(Текст для чтения):

------------------------------------------------------------

Филипп должен был сделать большой диск, где была в том числе соната Штрауса и что-то ещё, я сейчас не помню, и он прекратил запись, и она так никогда и не вышла, к сожалению. Работать над ней Филипп ездил отсюда, от нас, и поэтому мы были в курсе, что там происходит. Он был недоволен сравнительным безразличием пианиста, у них не было ощущения единого отношения к музыке и, в конце концов, Филипп прекратил работу.
А насколько была для него важна его работа с камерным оркестром?
Когда его пригласили, в этот момент он как-то воспрял. У него тогда было тяжёлое время. Депрессия — это, конечно, слишком сильное слово, но это было тяжёлое время, когда мы с ним снова встретились в эмиграции в 78 году здесь, в Голландии. И вот пришло это приглашение, и Филипп действительно воспрял, но он ведь человек антирутины, и поэтому, когда там начались какие-то дрязги и недостаточное понимание его идей, то он, к сожалению, расстался с этим. Филипп, если что-то делал, то всегда это делал с открытым сердцем, с желанием чего-то добиться, и когда он видел недостаточность реакции и понимания, то для него, конечно, это был сигнал, что надо прекращать. Но сам момент начала работы был для него очень вдохновляющим.

------------------------------------------------------------

(Предоставленные записи):
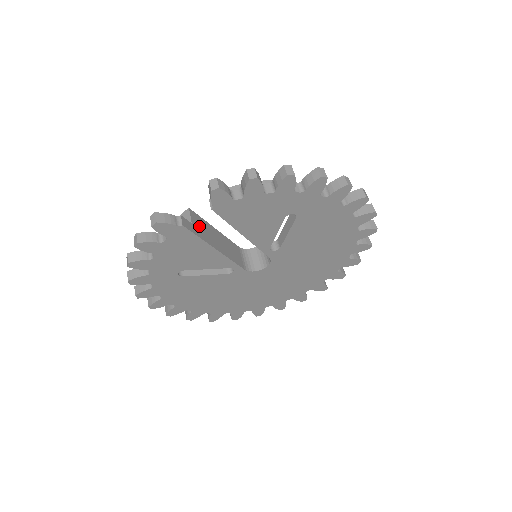
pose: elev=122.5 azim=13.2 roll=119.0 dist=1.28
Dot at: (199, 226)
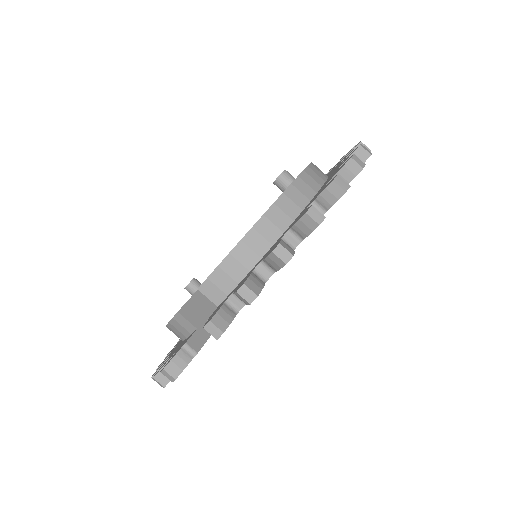
Dot at: (201, 315)
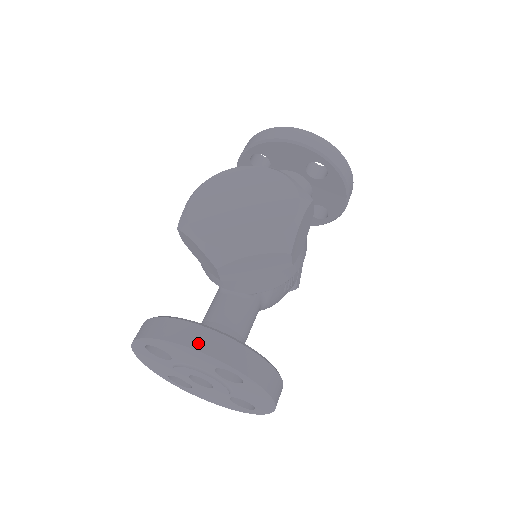
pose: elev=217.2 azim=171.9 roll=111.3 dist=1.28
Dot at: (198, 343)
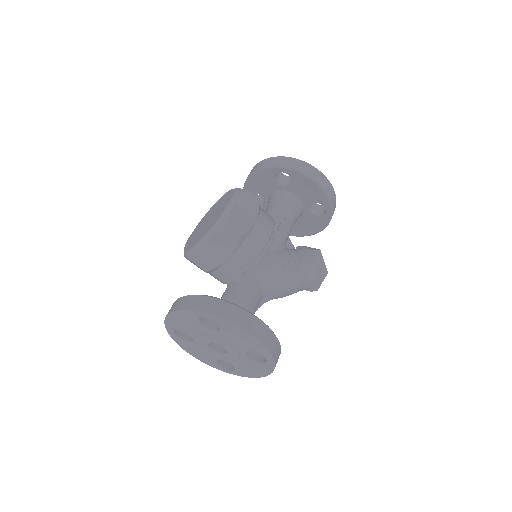
Dot at: (178, 306)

------------------------------------------------------------

(Задания):
1: Оформите в виде таблицы Markdown отрезок перечня от строки, содержащей «pose: elev=217.2 azim=171.9», до конца перечня включительно: в столбце «Номер» укажите порядковый номер строки, в столбце «Строка» приведите её текст, пустые строки пропустите. Изображения в ответ не включайте.
2: Продолжите текст интервью о Филиппе, начиная сразу после его последнего предложения.

(Ответы):
1:
| Номер | Строка |
|---|---|
| 1 | pose: elev=217.2 azim=171.9 roll=111.3 dist=1.28 |
| 2 | Dot at: (198, 343) |
| 3 | Dot at: (178, 306) |

2:
… Любая запись, которая сохранилась, она, конечно, является уникальной для нас, для близких, и невозможно слушать записи «live», это просто слишком тяжёлые переживания, но такие записи, как Поэма Шоссона или студийный вариант концерта Брамса – это ни с чем не сравнимо. Это, конечно, не спорт, чтобы сравнивать, но если вы можете сравнивать ощущения и переживания слушателя, то я не могу себе представить никакого аналога этому, это невозможно. Я думаю, что Филипп до сих пор остается легендой, как ни странно – ведь, с одной стороны, он мало играл, а с другой – память о нём не исчезает, в том числе, и в связи с его педагогической работой.
Вот Вы назвали его легендой. Мне тоже кажется, что о нём есть какой-то миф, и, может быть, даже не стоит обо всём всем знать. Пусть, может быть, остаётся то, что Филипп Хиршхорн — это какая-то уникальная личность не из нашей повседневной сферы.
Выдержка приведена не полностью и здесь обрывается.